Analysts are tipping Air New Zealand will have a strong half year result following turbulent times for the industry in the past few years.
The airline's profit fell last year due to record high fuel prices and flat customer demand for long haul flights.
But at its full-year Air New Zealand was forecasting it would more than double its pre-tax normalised profit of $91 million.
Forsyth Barr head of research Rob Mercer said the airline is poised to deliver a substantial uplift in earnings and predicts a $98 million profit, which is up just over 150%.
He said that's being compared to a relatively low number.
Mr Mercer said there's been a difficult trading environment for airlines over the last few years.
But he said over the last six months there will be productivity improvements because Air New Zealand has brought in the Boeing 777-300 aircraft to replace the older 747 aircraft, as well as implementing a number of cost initiatives across its business.

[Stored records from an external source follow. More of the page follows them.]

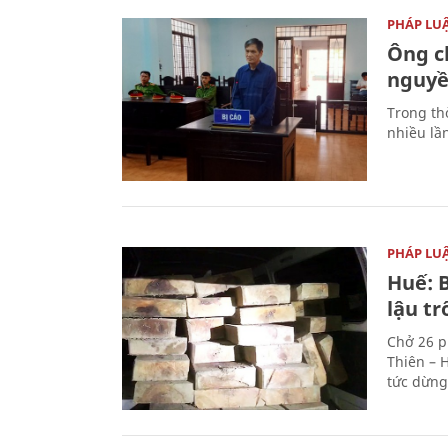
PHÁP LU
Ông ch
nguyền
Trong thờ
nhiều lầ
PHÁP LU
Huế: B
lậu t
Chở 26 p
Thiên – 
tức dừng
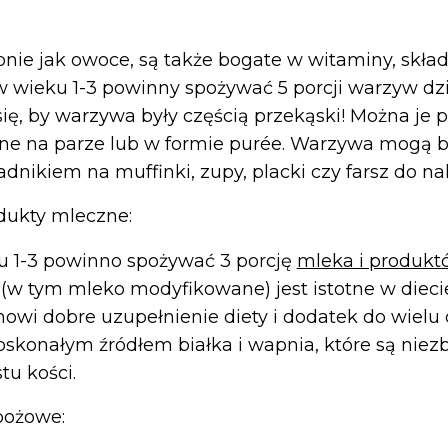
ie jak owoce, są także bogate w witaminy, składn
 w wieku 1-3 powinny spożywać 5 porcji warzyw dz
się, by warzywa były częścią przekąski! Można je
ne na parze lub w formie purée. Warzywa mogą b
dnikiem na muffinki, zupy, placki czy farsz do na
dukty mleczne:
u 1-3 powinno spożywać 3 porcję
mleka i produk
 (w tym mleko modyfikowane) jest istotne w diec
nowi dobre uzupełnienie diety i dodatek do wielu 
doskonałym źródłem białka i wapnia, które są niez
u kości.
bożowe:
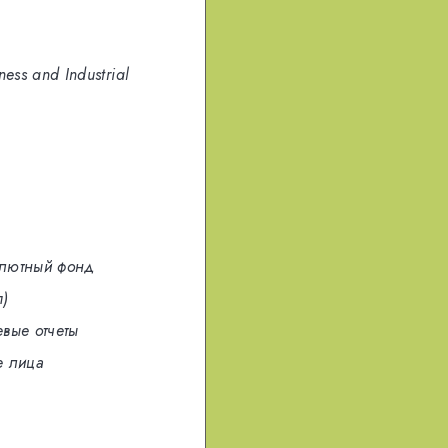
ess and Industrial
лютный фонд
п)
вые отчеты
е лица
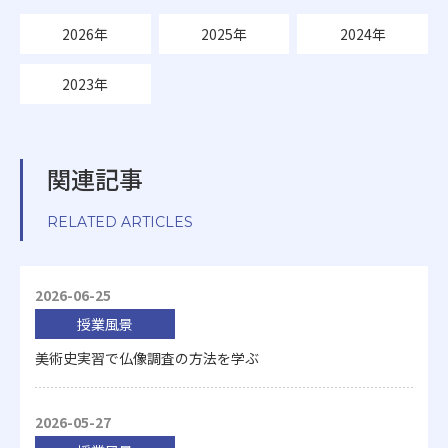
2026年
2025年
2024年
2023年
関連記事
RELATED ARTICLES
2026-06-25
授業風景
美術史実習で仏像調査の方法を学ぶ
2026-05-27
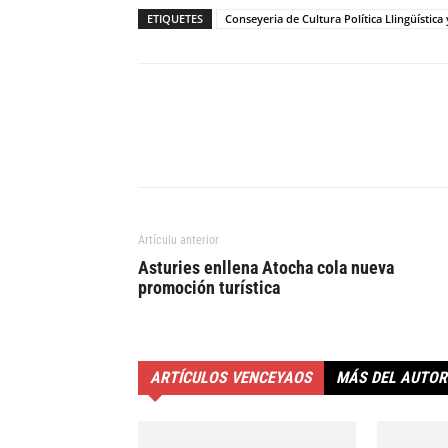
ETIQUETES
Conseyeria de Cultura Política Llingüística
Artículu anterior
Asturies enllena Atocha cola nueva
promoción turística
ARTÍCULOS VENCEYAOS
MÁS DEL AUTOR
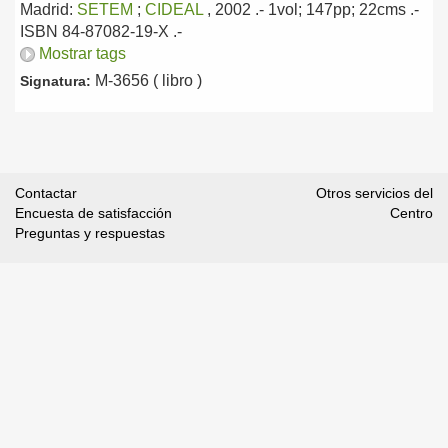
Madrid:
SETEM
;
CIDEAL
, 2002
.- 1vol; 147pp; 22cms .-
ISBN 84-87082-19-X .-
Mostrar tags
M-3656 ( libro )
Signatura:
Contactar
Otros servicios del
Encuesta de satisfacción
Centro
Preguntas y respuestas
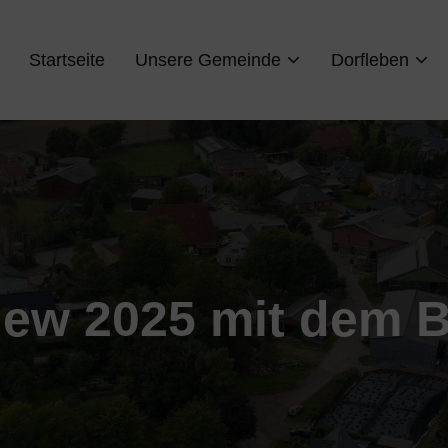
Startseite
Unsere Gemeinde
Dorfleben
iew 2025 mit dem 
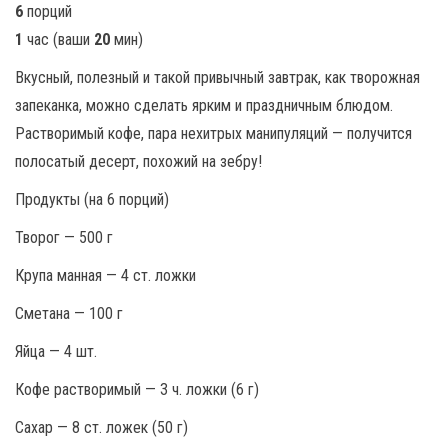
6
порций
1
час (ваши
20
мин)
Вкусный, полезный и такой привычный завтрак, как творожная
запеканка, можно сделать ярким и праздничным блюдом.
Растворимый кофе, пара нехитрых манипуляций — получится
полосатый десерт, похожий на зебру!
Продукты (на 6 порций)
Творог — 500 г
Крупа манная — 4 ст. ложки
Сметана — 100 г
Яйца — 4 шт.
Кофе растворимый — 3 ч. ложки (6 г)
Сахар — 8 ст. ложек (50 г)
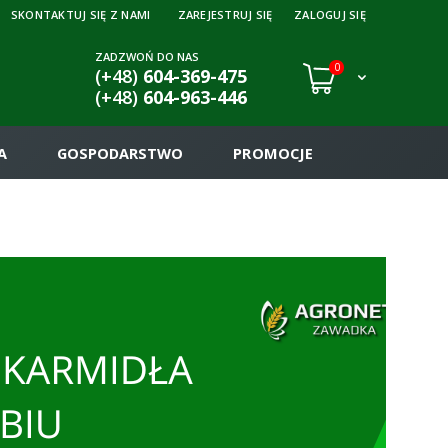
SKONTAKTUJ SIĘ Z NAMI
ZAREJESTRUJ SIĘ
ZALOGUJ SIĘ
ZADZWOŃ DO NAS
0
(+48)
604-369-475
(+48)
604-963-446
A
GOSPODARSTWO
PROMOCJE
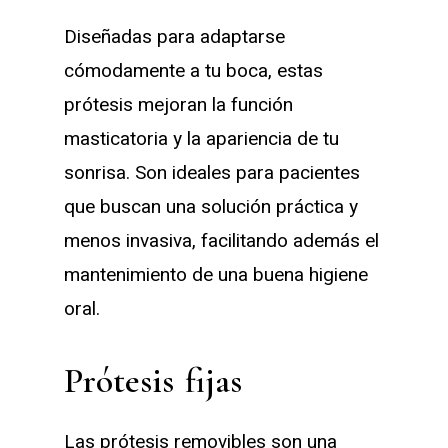
Diseñadas para adaptarse
cómodamente a tu boca, estas
prótesis mejoran la función
masticatoria y la apariencia de tu
sonrisa. Son ideales para pacientes
que buscan una solución práctica y
menos invasiva, facilitando además el
mantenimiento de una buena higiene
oral.
Prótesis
fijas
Las prótesis removibles son una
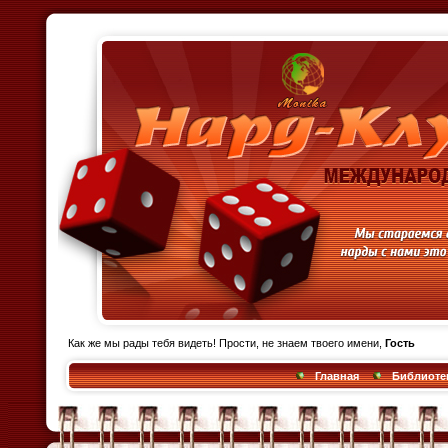
Как же мы рады тебя видеть! Прости, не знаем твоего имени,
Гость
Главная
Библиотек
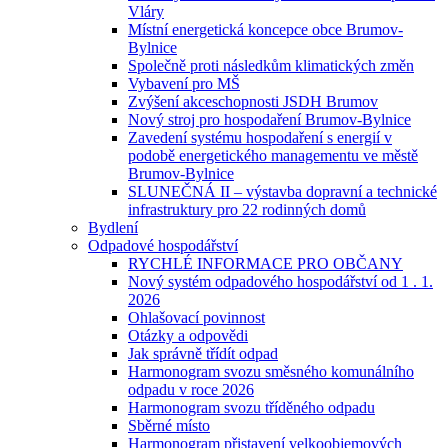
Vláry
Místní energetická koncepce obce Brumov-
Bylnice
Společně proti následkům klimatických změn
Vybavení pro MŠ
Zvýšení akceschopnosti JSDH Brumov
Nový stroj pro hospodaření Brumov-Bylnice
Zavedení systému hospodaření s energií v
podobě energetického managementu ve městě
Brumov-Bylnice
SLUNEČNÁ II – výstavba dopravní a technické
infrastruktury pro 22 rodinných domů
Bydlení
Odpadové hospodářství
RYCHLÉ INFORMACE PRO OBČANY
Nový systém odpadového hospodářství od 1 . 1.
2026
Ohlašovací povinnost
Otázky a odpovědi
Jak správně třídít odpad
Harmonogram svozu směsného komunálního
odpadu v roce 2026
Harmonogram svozu tříděného odpadu
Sběrné místo
Harmonogram přistavení velkoobjemových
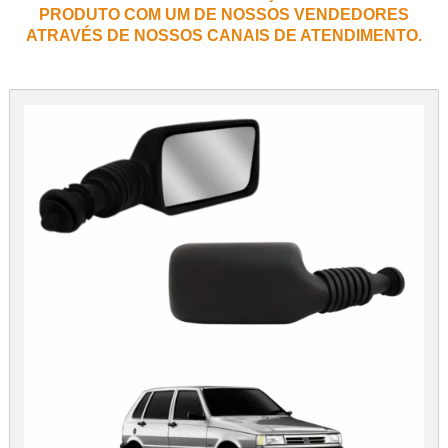
PRODUTO COM UM DE NOSSOS VENDEDORES
ATRAVÉS DE NOSSOS CANAIS DE ATENDIMENTO.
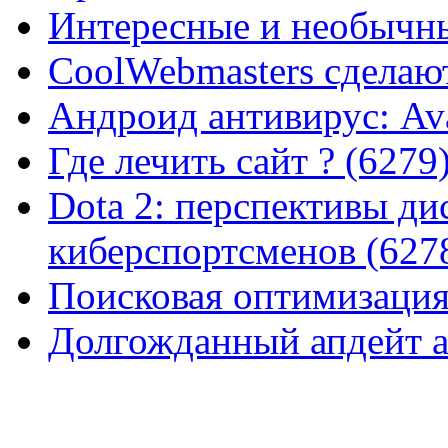
Интересные и необычны
CoolWebmasters сделаю
Андроид антивирус: Ava
Где лечить сайт ? (6279
Dota 2: перспективы ди
киберспортсменов (627
Поисковая оптимизация
Долгожданный апдейт а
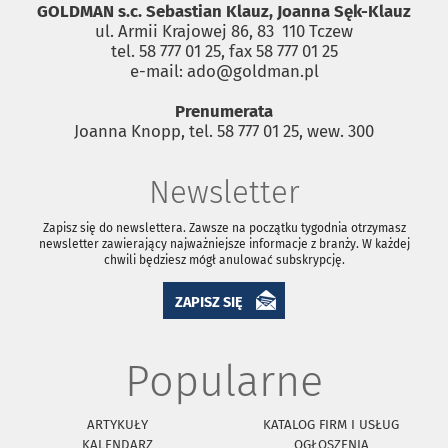
GOLDMAN s.c. Sebastian Klauz, Joanna Sęk-Klauz
ul. Armii Krajowej 86, 83 ­ 110 Tczew
tel. 58 777 01 25, fax 58 777 01 25
e-mail: ado@goldman.pl
Prenumerata
Joanna Knopp, tel. 58 777 01 25, wew. 300
Newsletter
Zapisz się do newslettera. Zawsze na początku tygodnia otrzymasz
newsletter zawierający najważniejsze informacje z branży. W każdej
chwili będziesz mógł anulować subskrypcję.
ZAPISZ SIĘ
Popularne
ARTYKUŁY
KATALOG FIRM I USŁUG
KALENDARZ
OGŁOSZENIA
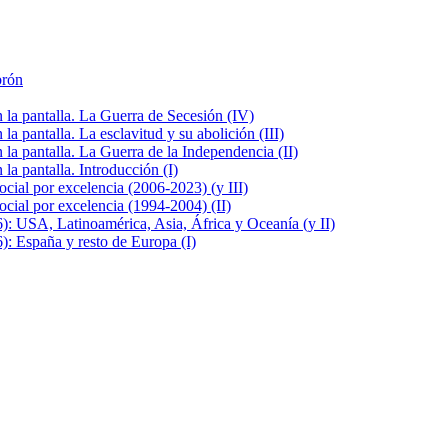
brón
la pantalla. La Guerra de Secesión (IV)
 pantalla. La esclavitud y su abolición (III)
la pantalla. La Guerra de la Independencia (II)
a pantalla. Introducción (I)
cial por excelencia (2006-2023) (y III)
cial por excelencia (1994-2004) (II)
: USA, Latinoamérica, Asia, África y Oceanía (y II)
: España y resto de Europa (I)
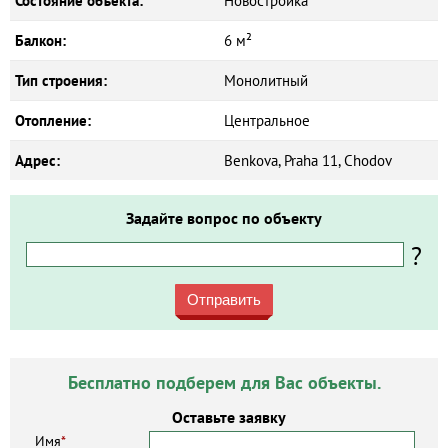
Состояние объекта:
Новостройка
Балкон:
6 м²
Тип строения:
Монолитный
Отопление:
Центральное
Адрес:
Benkova, Praha 11, Chodov
Задайте вопрос по объекту
?
Отправить
Бесплатно подберем для Вас объекты.
Оставьте заявку
Имя
*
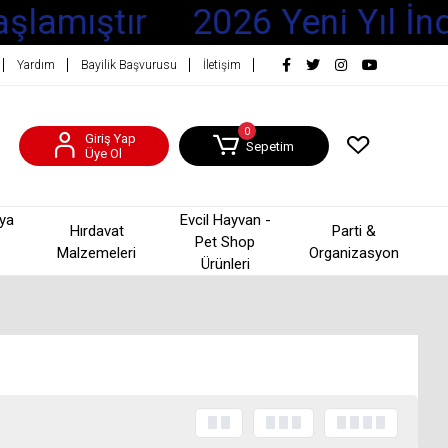
şlamıştır
2026 Yeni Yıl İnd
Yardım
Bayilik Başvurusu
İletişim
0
Giriş Yap
Sepetim
Üye Ol
şya
Evcil Hayvan -
Hırdavat
Parti &
Pet Shop
Malzemeleri
Organizasyon
Ürünleri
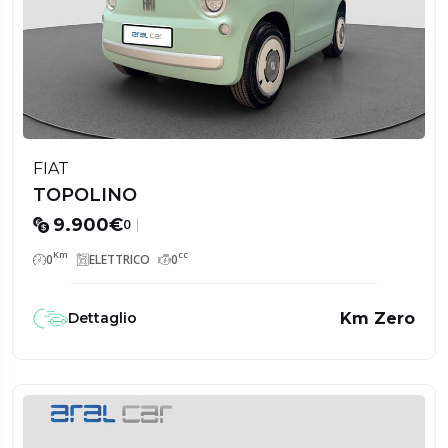
FIAT
TOPOLINO
9.900€
0
Km
cc
0
ELETTRICO
0
Km Zero
Dettaglio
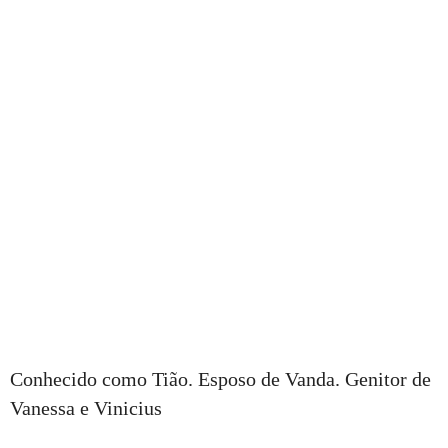
Conhecido como Tião. Esposo de Vanda. Genitor de
Vanessa e Vinicius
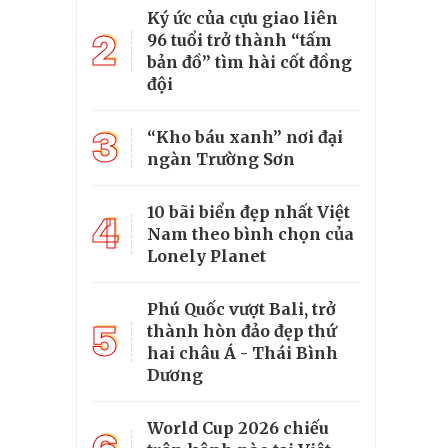
Ký ức của cựu giao liên
2
96 tuổi trở thành “tấm
bản đồ” tìm hài cốt đồng
đội
3
“Kho báu xanh” nơi đại
ngàn Trường Sơn
10 bãi biển đẹp nhất Việt
4
Nam theo bình chọn của
Lonely Planet
Phú Quốc vượt Bali, trở
5
thành hòn đảo đẹp thứ
hai châu Á - Thái Bình
Dương
World Cup 2026 chiếu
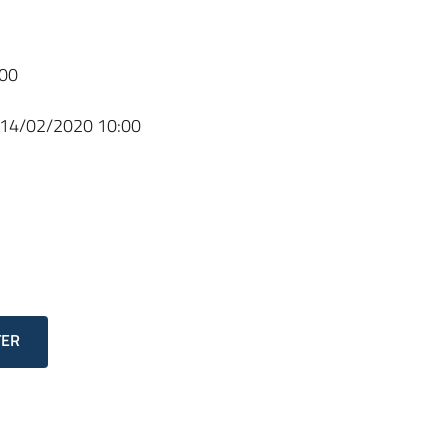
00
14/02/2020 10:00
TER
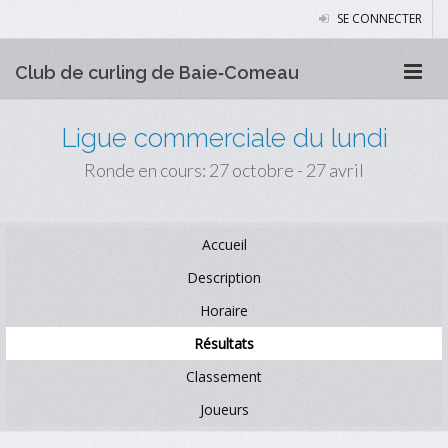
SE CONNECTER
Club de curling de Baie‑Comeau
Ligue commerciale du lundi
Ronde en cours: 27 octobre - 27 avril
Accueil
Description
Horaire
Résultats
Classement
Joueurs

"Those productivity improvements with a stable fuel price and some modest improvements in yields should see earnings recover nicely in the interim and even into the full year result."
Mr Mercer said the profit improvement is being driven by the better productivity.
He said the new 777-300 aircraft are more fuel efficient and the annual maintenance costs will be lower.
Mr Mercer said there should also be savings in labour costs because Air New Zealand has consolidated its operations in Japan and China by focusing on single destinations rather than multiple destinations.
Air New Zealand's results are out on Thursday.